Oldest sea reptile from age of dinosaurs found on Arctic island

The fossilized remains of an ichthyosaur dating back to shortly after the Permian mass extinction suggest that the ancient sea monsters emerged before the catastrophic event.

The Age of Dinosaurs was a time of great wonder, with many strange and fascinating creatures roaming the earth. Among these creatures were the ichthyosaurs, ancient sea-going reptiles that have fascinated scientists for nearly 190 years. Despite years of searching, the origins of these creatures have remained a mystery. However, a team of Swedish and Norwegian paleontologists has made a groundbreaking discovery on the remote Arctic island of Spitsbergen. They have unearthed the remains of the earliest known ichthyosaur. This discovery sheds new light on the evolution of these ancient sea-going reptiles and helps us better understand the world they lived in.

Reconstruction of the earliest ichthyosaur and the 250-million-year-old ecosystem found on Spitsbergen.
Reconstruction of the earliest ichthyosaur and the 250-million-year-old ecosystem found on Spitsbergen. © Esther van Hulsen / Fair Use.

Ichthyosaurs were a group of prehistoric sea creatures that have been found all over the world as fossils. They were some of the earliest creatures to move from land to the sea and developed a body shape similar to modern whales. During the time that dinosaurs roamed the land, Ichthyosaurs were the top predators in the oceans and remained so for over 160 million years, dominating marine habitats.
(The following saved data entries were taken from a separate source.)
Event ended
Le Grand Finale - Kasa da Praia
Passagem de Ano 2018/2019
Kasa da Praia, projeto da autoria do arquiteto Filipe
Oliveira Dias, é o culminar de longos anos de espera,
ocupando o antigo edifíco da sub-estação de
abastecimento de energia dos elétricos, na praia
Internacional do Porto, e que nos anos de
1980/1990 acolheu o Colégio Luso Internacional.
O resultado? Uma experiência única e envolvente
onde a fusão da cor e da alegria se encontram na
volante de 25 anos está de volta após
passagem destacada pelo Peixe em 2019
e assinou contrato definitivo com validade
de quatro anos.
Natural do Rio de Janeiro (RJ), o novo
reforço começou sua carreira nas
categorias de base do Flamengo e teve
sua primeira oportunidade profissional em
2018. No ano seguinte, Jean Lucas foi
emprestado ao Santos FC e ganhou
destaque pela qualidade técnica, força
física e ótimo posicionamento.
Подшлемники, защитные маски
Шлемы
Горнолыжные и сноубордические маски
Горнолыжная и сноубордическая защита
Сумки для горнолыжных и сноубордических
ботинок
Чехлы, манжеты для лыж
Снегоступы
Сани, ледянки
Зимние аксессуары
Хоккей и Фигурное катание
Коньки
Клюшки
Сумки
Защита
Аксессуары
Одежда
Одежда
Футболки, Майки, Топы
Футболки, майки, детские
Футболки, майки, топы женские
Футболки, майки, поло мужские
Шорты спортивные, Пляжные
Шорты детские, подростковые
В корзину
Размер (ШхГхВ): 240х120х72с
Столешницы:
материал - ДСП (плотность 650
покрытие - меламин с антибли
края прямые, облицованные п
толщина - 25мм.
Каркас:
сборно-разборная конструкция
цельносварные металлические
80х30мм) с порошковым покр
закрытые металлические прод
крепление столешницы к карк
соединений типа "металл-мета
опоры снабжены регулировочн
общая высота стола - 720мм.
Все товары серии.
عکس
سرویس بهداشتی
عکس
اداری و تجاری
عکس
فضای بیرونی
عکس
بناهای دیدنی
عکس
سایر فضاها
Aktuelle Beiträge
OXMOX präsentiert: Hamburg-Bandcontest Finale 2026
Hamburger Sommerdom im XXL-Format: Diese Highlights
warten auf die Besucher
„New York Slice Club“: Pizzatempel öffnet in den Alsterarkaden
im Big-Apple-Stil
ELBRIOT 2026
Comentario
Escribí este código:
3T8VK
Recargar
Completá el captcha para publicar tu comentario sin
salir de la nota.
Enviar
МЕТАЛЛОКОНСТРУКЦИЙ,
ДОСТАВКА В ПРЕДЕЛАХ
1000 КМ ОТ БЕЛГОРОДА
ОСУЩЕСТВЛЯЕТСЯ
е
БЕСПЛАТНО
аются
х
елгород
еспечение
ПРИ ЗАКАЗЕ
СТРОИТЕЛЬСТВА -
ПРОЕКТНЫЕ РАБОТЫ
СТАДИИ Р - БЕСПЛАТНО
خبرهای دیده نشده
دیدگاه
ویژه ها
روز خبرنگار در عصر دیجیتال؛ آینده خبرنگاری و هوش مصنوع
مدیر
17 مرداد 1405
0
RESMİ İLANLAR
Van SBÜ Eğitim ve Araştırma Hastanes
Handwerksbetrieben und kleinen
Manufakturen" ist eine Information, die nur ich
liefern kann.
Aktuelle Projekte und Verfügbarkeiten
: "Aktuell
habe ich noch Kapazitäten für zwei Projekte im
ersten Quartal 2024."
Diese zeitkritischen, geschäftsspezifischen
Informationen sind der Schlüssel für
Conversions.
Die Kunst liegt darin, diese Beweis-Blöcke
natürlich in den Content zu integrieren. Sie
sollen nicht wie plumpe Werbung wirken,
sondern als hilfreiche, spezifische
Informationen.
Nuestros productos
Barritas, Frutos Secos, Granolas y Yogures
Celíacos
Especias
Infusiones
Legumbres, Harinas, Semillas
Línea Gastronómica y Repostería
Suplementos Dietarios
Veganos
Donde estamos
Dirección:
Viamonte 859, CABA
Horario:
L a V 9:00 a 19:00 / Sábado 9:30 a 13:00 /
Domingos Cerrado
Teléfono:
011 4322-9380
According to textbooks, reptiles first ventured into the open sea after the end-Permian mass extinction, which devastated marine ecosystems and paved the way for the dawn of the Age of Dinosaurs nearly 252 million years ago. As the story goes, land-based reptiles with walking legs invaded shallow coastal environments to take advantage marine predator niches that were left vacant by this cataclysmic event.

Over time, these early amphibious reptiles became more efficient at swimming and eventually modified their limbs into flippers, developed a fish-like body shape, and started giving birth to live young; thus, severing their final tie with the land by not needing to come ashore to lay eggs. The new fossils discovered on Spitsbergen are now revising this long accepted theory.

Bones and remains of prehistoric animals An Ichthyosaur or shark lizard fossil
Ichthyosaur skeletons have been found on every continent. They were the most widely dispersed marine reptile of the Age of Dinosaurs. © Wikimedia Commons

Close to the hunting cabins on the southern shore of Ice Fjord in western Spitsbergen, Flower’s valley cuts through snow-capped mountains, exposing rock layers that were once mud at the bottom of the sea around 250 million years ago. A fast-flowing river fed by snow melt has eroded away the mudstone to reveal rounded limestone boulders called concretions. These formed from limey sediments that settled around decomposing animal remains on the ancient seabed, subsequently preserving them in spectacular three-dimensional detail. Paleontologists today hunt for these concretions to examine the fossil traces of long-dead sea creatures.

During an expedition in 2014, a large number of concretions were collected from Flower’s valley and shipped back to the Natural History Museum at the University of Oslo for future study. Research conducted with The Museum of Evolution at Uppsala University has identified bony fish and bizarre crocodile-like amphibian bones, together with 11 articulated tail vertebrae from an ichthyosaur.

A computed tomography image (left) and cross-section showing the internal bone structure of the ichthyosaur vertebrae, which is spongy, like that of a modern whale.
A computed tomography image (left) and cross-section showing the internal bone structure of the ichthyosaur vertebrae, which is spongy, like that of a modern whale. © Øyvind Hammer and Jørn Hurum / Fair Use

Unexpectedly, these vertebrae occurred within rocks that were supposedly too old for ichthyosaurs. Also, rather than representing the textbook example of an amphibious ichthyosaur ancestor, the vertebrae are identical to those of geologically much younger larger-bodied ichthyosaurs, and even preserve internal bone microstructure showing adaptive hallmarks of fast growth, elevated metabolism, and a fully oceanic lifestyle.

 

Geochemical testing of the surrounding rock confirmed the age of the fossils at approximately two million years after the end-Permian mass extinction. Given the estimated timescale of oceanic reptile evolution, this pushes back the origin and early diversification of ichthyosaurs to before the beginning of the Age of Dinosaurs; thereby forcing a revision of the textbook interpretation and revealing that ichthyosaurs probably first radiated into marine environments prior to the extinction event.

Fossil-bearing rocks on Spitsbergen that produce the earliest ichthyosaur remains.
Fossil-bearing rocks on Spitsbergen that produce the earliest ichthyosaur remains. © Benjamin Kear / Fair Use

Excitingly, the discovery of the oldest ichthyosaur rewrites the popular vision of Age of Dinosaurs as the emergence timeframe of major reptile lineages. It now seems that at least some groups predated this landmark interval, with fossils of their most ancient ancestors still awaiting discovery in even older rocks on Spitsbergen and elsewhere in the world.